The chemical structure of cyproterone

The chemical structure of cyproterone

Cyproterone is an anti-androgen. It blocks androgen receptors, preventing testosterone and other androgens from having their effects. By blocking those receptors, it reduces the amount of testosterone in the body through a mechanism called negative feedback. Cyproterone is chemically similar to progesterone and has some progesterone-like effects as well. Outside of transgender care it’s also used for prostate cancer, as combination antiandrogen and hormonal birth control for cis women (e.g., Dianette), and for chemical castration of sex offenders.

It’s available both as a pill and intramuscular injection. The pill form should be taken every day at the same time after a meal. The dose often used for transition in the literature is 100mg/day. Anecdotally I’ve been told that lower doses, such as 25-50mg/day, have been used. The injection is given once every 1-2 weeks.

Cyproterone acetate is not risk-free and is definitely not for everyone. Most seriously, cyproterone is associated with liver damage. That damage can be severe. It can lead to liver failure even after the drug is stopped. Damage has been reported with doses over 100mg/day. Because of this, people on cyproterone should have their livers regularly monitored with blood tests. The drug should not be combined with other drugs that can cause liver damage. That includes alcohol and many prescription drugs. Individuals with known liver damage/disease should not take cyproterone.

There is also some question of whether the drug is associated with some cancers. In particular, liver cancer and some brain cancers. Specifically, hepatocellular carcinoma and meningioma are the cancers of concern. Researchers are still exploring this connection. Other negative side effects of cyproterone include allergic reactions and worsening of depression.

Many trans women are concerned about fertility. The effects of cyproterone alone, without estrogen, on fertility are somewhat known. Sperm count goes down with oral doses as low as 50mg. Infertility can happen in as little as 2 months. The infertility is reversible once cyproterone is stopped. Fertility returns anywhere from 3-20 months. But remember — no anti-androgen is a birth control method. Please use birth control if you or your partner are at risk of pregnancy.

In the literature, 100mg/day is the dose that seems to be preferred for transition. No cases of liver cancer in trans women have been reported. However some women do have higher levels of liver enzymes. That’s a sign that the drug is causing some damage to liver cells. Transdermal, instead of oral, estrogen is recommended to reduce potential liver damage and blood clots.
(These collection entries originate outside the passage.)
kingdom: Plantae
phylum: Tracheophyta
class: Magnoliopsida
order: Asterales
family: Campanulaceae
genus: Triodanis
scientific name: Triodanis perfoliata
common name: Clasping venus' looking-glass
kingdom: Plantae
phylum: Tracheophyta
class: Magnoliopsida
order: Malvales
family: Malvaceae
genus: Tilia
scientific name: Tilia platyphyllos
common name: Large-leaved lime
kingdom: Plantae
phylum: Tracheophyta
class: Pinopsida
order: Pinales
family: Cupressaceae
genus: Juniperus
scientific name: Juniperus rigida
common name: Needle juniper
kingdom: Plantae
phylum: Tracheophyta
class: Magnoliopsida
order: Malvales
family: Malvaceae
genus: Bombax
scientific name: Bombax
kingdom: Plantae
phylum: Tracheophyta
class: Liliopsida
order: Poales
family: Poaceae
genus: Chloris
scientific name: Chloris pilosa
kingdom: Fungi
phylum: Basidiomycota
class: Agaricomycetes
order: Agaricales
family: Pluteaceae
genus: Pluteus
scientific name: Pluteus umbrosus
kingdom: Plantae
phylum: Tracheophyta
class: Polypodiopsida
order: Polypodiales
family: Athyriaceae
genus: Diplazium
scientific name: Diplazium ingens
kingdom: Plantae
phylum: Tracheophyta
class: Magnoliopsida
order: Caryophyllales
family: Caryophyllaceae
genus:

Cyproterone is a potential alternative for trans women. So why hasn’t the FDA approved it? That’s a little murky. I wasn’t able to find public document describing the reasoning. But the biggest reason cited by other sources is the concern of liver damage. The FDA is likely trying to do its job and protect the population from drugs that cause more harm than good. In its efforts it may well overstretch. Cyproterone only rarely causes liver problems, and those problems can be screened for with regular blood tests. However it’s important to remember that there are safer alternatives still available. Spironolactone and the GnRH agonists (puberty blockers) are generally safer and mostly well tolerated. Other androgen receptor blockers (e.g., bicalutamide), while not in common use for trans care, are also available and have lower rates of liver damage. So there’s little pressure on the FDA to approve a riskier drug.

So in summary — cyproterone is an androgen receptor blocker in use outside the United States for trans care, prostate cancer, and birth control. It’s biggest side effect is potential liver damage. It’s not FDA-approved for use in the US probably because of that liver damage. People currently using the drug should be under a physician’s supervision.

Want to learn more? The wikipedia article on this drug is super excellent!

Note on references — I pulled most of my information from LexiComp, which I have access to through my university and can’t easily reference. However, prescribing information is publicly available and has much of the same information.